Hitting the mainstream without losing your edge

Hitting the mainstream without losing your edge

26 October 2020

Many brands are born and grow in a niche environment.  When brands are new, small, homemade, crafty, local and personal, they are easily loved and even actively supported.  There is often low hanging fruit for any new product or brand to target, who are right in their sweet spot, so gaining a loyal consumer following is often a key first step.

But the best brands are ambitious.  They don’t just want local or niche success.  They want global fame and fortune.

So how do brands explode from their niche into the mainstream without losing what made them special in the first place?

It’s a challenge we know well at isobel.  And the key for us is for brands to stay true to themselves, to stay true to their product, and not to ditch the clothes that they’ve been wearing for a new set of uncomfortable ones.  And wearing these genuine clothes, communicate a message that will resonate with a wider mainstream audience, but still in a personal, insightful way.

A great example of this transition is our campaign for Kettle Chips (their first ever), taking them from niche to mainstream.  They’d developed a passionate loyal following, had never advertised before, and wanted to increase their awareness and trial.  We needed to talk to a mass audience, but in a way that stayed true to Kettle, which was to embrace the brands homemade feel. The result was our ‘Simple is better’ campaign, which drove a household penetration increase of 22% and overall sales by 24%.

BrewDog is another brand that started with a passionate and loyal following, who were eager to seek out and experiment with exciting new craft beer flavours.  But to really go mainstream, BrewDog needed to convert habitual big brand lager drinkers into craft experimenters.  And this is what our Rate Beer campaign was all about.  We went after the beer big guns – Budweiser, Stella, Carling and Fosters – and used their own advertising against them.  According to YouGov, after seeing the campaign, 25% of Stella drinkers would consider buying BrewDog.

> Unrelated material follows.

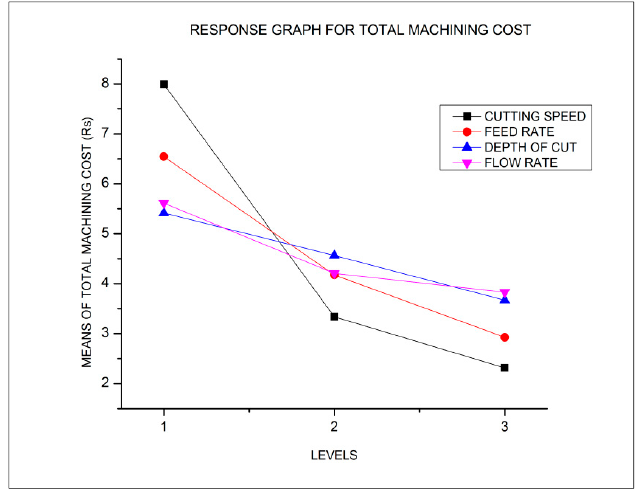
Figure 5. Analysis on total machining cost.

MAOAM has a similar story.  In the UK, MAOAM had developed a passionate niche following, with an anti-corporate, slightly unpigeonholeable quality.  In our brief to drive awareness and sales, we embraced these qualities, producing a campaign which felt real, not overly slick, and very much relatable.  We found a way to go mainstream, but by talking to the outsider.  And it worked, overtaking Skittles in market share.